Task
Number of lines below with the word "Rendered": give it and nothing more.

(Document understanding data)
**********

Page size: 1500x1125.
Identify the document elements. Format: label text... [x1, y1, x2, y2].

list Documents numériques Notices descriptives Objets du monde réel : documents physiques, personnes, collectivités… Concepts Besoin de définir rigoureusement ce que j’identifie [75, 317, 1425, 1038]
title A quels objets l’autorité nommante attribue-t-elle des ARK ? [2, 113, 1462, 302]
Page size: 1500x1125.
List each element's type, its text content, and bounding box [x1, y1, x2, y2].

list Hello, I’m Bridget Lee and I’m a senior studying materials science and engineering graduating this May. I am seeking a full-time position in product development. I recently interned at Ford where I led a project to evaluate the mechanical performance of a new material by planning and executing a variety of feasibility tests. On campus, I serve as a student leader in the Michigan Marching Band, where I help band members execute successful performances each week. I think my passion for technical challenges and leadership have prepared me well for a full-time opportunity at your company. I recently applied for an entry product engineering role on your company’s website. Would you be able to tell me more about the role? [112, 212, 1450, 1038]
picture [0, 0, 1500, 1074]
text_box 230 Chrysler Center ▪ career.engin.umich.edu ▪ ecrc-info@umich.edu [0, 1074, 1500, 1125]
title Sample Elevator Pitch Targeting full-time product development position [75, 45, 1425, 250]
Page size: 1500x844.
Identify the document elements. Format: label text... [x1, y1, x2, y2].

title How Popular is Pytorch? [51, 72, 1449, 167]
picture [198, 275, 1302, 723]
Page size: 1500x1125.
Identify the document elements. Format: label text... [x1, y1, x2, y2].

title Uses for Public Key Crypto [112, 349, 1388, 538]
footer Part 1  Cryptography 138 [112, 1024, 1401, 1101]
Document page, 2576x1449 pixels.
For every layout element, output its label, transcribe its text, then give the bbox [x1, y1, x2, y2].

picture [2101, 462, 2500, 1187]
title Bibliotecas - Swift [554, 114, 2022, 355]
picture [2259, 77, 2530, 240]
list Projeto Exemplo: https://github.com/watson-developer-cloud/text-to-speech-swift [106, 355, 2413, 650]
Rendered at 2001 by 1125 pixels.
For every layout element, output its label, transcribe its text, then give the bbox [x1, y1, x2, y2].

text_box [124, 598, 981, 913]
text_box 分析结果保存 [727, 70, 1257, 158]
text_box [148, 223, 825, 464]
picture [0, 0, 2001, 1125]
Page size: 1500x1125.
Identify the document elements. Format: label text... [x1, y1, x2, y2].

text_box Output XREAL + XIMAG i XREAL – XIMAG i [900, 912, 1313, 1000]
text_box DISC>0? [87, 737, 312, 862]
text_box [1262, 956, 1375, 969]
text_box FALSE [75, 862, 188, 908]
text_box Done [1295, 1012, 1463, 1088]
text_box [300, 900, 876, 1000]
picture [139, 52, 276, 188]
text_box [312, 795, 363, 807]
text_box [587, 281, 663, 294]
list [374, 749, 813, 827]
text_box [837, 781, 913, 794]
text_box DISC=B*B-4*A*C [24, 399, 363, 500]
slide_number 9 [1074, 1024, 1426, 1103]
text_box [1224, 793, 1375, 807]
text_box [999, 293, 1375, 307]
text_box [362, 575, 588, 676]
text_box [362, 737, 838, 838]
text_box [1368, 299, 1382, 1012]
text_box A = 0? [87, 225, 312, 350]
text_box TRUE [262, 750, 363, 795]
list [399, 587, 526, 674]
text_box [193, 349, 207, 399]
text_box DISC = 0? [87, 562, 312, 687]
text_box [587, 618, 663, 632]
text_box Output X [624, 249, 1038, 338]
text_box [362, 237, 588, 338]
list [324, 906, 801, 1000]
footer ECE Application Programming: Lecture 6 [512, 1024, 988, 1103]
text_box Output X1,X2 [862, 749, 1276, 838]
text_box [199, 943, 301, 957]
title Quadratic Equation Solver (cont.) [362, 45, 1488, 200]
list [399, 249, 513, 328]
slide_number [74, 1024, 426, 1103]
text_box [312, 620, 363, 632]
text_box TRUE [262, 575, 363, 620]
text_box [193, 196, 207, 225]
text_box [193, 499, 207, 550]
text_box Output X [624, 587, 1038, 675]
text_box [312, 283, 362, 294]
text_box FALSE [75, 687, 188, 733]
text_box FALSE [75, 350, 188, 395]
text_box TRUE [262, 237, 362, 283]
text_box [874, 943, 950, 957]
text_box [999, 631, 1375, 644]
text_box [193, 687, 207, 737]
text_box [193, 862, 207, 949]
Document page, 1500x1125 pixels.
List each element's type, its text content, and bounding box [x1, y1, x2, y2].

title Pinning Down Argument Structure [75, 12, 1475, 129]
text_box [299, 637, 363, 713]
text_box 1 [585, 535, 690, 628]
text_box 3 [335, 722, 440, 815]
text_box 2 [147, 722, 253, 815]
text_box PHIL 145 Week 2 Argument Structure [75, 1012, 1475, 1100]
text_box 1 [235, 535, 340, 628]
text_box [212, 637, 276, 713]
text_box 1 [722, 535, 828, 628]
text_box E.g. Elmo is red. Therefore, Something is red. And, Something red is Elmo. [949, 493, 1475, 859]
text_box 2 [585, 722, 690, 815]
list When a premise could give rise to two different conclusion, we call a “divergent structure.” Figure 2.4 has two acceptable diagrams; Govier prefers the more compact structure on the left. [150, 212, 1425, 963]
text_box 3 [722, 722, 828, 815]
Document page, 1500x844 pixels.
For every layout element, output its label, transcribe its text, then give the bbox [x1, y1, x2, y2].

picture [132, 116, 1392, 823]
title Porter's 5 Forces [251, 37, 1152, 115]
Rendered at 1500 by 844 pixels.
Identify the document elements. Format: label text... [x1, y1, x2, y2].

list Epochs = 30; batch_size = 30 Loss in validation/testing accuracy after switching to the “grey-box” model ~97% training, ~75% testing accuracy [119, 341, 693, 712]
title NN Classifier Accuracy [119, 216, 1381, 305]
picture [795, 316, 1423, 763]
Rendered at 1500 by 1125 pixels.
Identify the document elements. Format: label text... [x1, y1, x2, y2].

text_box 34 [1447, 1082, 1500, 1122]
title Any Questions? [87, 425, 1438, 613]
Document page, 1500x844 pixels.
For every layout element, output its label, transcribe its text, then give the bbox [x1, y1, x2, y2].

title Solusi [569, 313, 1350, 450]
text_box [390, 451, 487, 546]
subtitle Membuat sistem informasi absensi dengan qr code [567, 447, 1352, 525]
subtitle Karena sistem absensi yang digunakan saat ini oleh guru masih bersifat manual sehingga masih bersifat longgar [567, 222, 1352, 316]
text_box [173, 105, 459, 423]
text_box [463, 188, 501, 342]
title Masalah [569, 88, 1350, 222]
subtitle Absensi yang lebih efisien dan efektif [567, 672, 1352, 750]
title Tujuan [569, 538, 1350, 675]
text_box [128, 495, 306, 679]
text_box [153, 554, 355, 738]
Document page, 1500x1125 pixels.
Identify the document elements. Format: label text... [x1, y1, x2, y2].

**********

Response for this exercise
3